Problem: Pull out every line of names from each listing below, from kingdom down to common name, keeping each line word for word. Leave the pictures out of your answer.

Raw data:
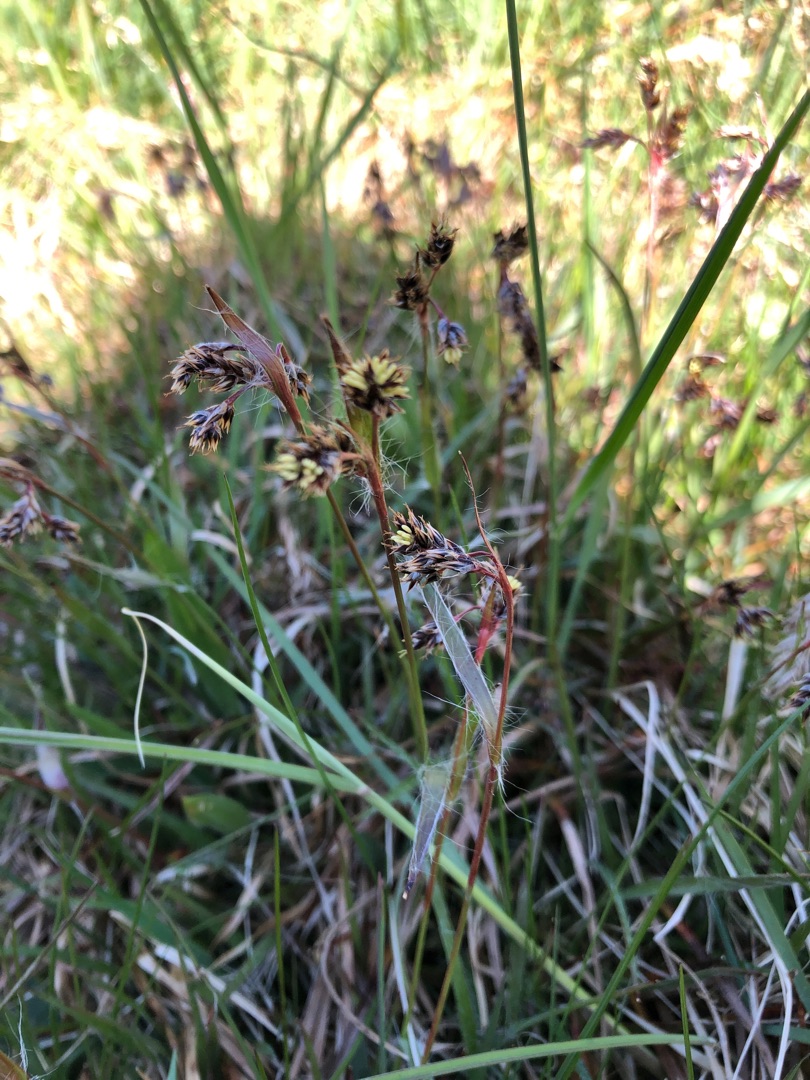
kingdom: Plantae
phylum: Tracheophyta
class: Liliopsida
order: Poales
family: Juncaceae
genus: Luzula
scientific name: Luzula campestris
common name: Mark-frytle
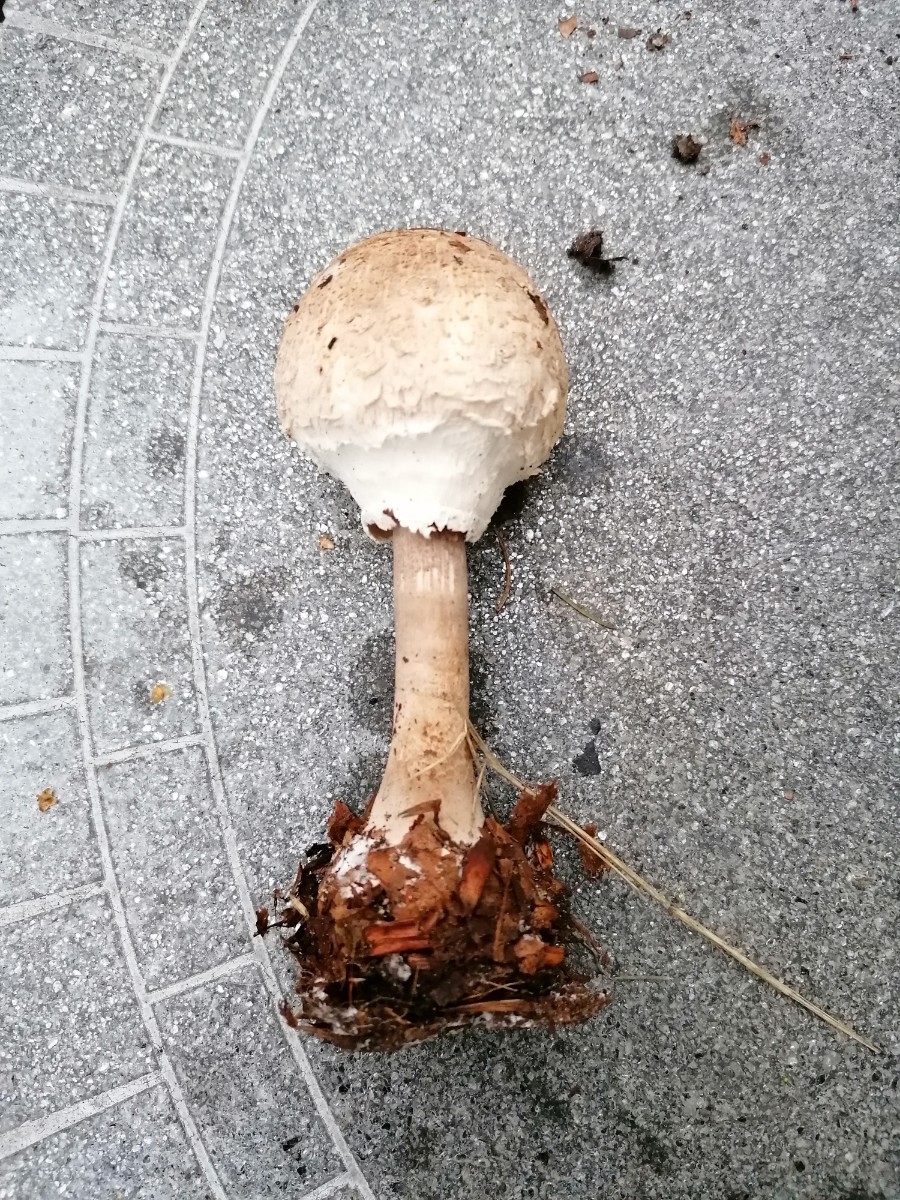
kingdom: Fungi
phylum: Basidiomycota
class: Agaricomycetes
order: Agaricales
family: Agaricaceae
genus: Macrolepiota
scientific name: Macrolepiota mastoidea
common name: puklet kæmpeparasolhat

Task solution:
kingdom: Plantae
phylum: Tracheophyta
class: Liliopsida
order: Poales
family: Juncaceae
genus: Luzula
scientific name: Luzula campestris
common name: Mark-frytle
kingdom: Fungi
phylum: Basidiomycota
class: Agaricomycetes
order: Agaricales
family: Agaricaceae
genus: Macrolepiota
scientific name: Macrolepiota mastoidea
common name: puklet kæmpeparasolhat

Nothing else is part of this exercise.